Creating a new research hypothesis is tough and can take a lot of time. MIT researchers have developed an artificial intelligence (AI) system to help scientists generate and check these hypotheses faster, especially in biologically inspired materials.

A paper published in Advanced Materials introduces a system called SciAgents, which uses multiple AI agents. Each agent has a specific job and can access data. They work together using graph reasoning, where AI models use a knowledge graph to connect different scientific ideas.

This method is inspired by how biological systems work, where many simple parts come together to do complex tasks.

AI models like large language models (LLMs) are good at answering questions but not at creating new ideas. The MIT team used these models to go beyond just recalling information. They built a knowledge graph from many research papers, which helps AI models think more like scientists by focusing on relationships and principles.

How SciAgents works (Credit: MIT).
How SciAgents works (Credit: MIT).

In SciAgents, different AI models have roles like “Ontologist,” which defines terms and links concepts, and “Scientist 1,” which makes research proposals. “Scientist 2” expands these ideas, while a “Critic” model points out flaws for improvement. This teamwork leads to better, more creative hypotheses.
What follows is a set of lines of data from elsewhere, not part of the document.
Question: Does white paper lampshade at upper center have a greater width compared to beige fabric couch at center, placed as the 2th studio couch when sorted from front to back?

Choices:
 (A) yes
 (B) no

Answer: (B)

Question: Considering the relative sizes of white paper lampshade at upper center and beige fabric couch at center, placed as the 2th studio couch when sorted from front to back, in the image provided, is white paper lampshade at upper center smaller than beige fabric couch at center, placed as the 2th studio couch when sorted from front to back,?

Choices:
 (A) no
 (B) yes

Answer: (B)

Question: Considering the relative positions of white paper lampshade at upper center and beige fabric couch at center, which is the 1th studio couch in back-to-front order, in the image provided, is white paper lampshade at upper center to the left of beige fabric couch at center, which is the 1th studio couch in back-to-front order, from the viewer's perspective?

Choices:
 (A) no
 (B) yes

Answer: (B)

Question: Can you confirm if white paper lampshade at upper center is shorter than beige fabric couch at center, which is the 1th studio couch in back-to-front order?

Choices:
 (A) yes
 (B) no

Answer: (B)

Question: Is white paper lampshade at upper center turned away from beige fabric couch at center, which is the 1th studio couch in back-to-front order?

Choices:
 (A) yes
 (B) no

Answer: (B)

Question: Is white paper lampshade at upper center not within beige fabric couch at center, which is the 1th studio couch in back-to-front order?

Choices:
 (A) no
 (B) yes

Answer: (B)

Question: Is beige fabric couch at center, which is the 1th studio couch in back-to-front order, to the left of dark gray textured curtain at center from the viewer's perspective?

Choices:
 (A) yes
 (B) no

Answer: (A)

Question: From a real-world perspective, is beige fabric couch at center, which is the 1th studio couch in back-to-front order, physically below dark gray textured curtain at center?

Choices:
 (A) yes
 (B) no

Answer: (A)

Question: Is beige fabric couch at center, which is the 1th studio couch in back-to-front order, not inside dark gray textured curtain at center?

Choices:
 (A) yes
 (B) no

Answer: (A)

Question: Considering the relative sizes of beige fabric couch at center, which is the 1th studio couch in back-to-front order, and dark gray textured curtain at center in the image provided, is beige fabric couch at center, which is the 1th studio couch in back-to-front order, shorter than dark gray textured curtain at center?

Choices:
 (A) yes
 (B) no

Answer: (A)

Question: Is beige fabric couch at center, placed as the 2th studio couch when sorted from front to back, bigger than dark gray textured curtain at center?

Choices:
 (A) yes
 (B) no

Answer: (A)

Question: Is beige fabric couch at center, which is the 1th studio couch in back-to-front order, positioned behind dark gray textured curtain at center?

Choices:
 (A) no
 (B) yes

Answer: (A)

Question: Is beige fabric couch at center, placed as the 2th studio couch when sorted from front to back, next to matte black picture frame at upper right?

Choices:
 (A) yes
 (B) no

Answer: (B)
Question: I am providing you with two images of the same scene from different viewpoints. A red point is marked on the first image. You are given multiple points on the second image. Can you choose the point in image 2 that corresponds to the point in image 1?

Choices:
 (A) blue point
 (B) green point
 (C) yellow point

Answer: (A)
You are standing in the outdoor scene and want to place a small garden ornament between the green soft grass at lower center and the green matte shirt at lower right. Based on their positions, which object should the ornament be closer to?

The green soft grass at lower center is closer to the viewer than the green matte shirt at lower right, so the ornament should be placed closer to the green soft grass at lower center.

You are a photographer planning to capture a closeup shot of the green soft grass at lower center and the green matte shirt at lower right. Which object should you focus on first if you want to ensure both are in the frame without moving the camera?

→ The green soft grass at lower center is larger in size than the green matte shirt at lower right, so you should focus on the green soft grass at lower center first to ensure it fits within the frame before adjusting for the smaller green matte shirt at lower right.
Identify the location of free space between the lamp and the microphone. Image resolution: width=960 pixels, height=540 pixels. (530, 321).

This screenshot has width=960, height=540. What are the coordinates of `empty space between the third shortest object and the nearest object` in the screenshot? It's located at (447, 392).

Thousands of new research ideas for biomaterials

For example, the MIT researchers have explored silk and energy efficiency, proposing new biomaterials combining silk with dandelion pigments. SciAgents suggested simulations and applications, like bioinspired adhesives.

In other tests, SciAgents generated original hypotheses about biomimetic microfluidic chips, collagen-based scaffolds, and graphene-based bioelectronic devices.

“The system was able to come up with these new, rigorous ideas based on the path from the knowledge graph,” says researcher Alireza Ghafarollahi in an MIT press release. “In terms of novelty and applicability, the materials seemed robust and novel. In future work, we’re going to generate thousands, or tens of thousands, of new research ideas.”

The researchers plan to add more tools for data retrieval and simulations, making the system even better as AI technology advances.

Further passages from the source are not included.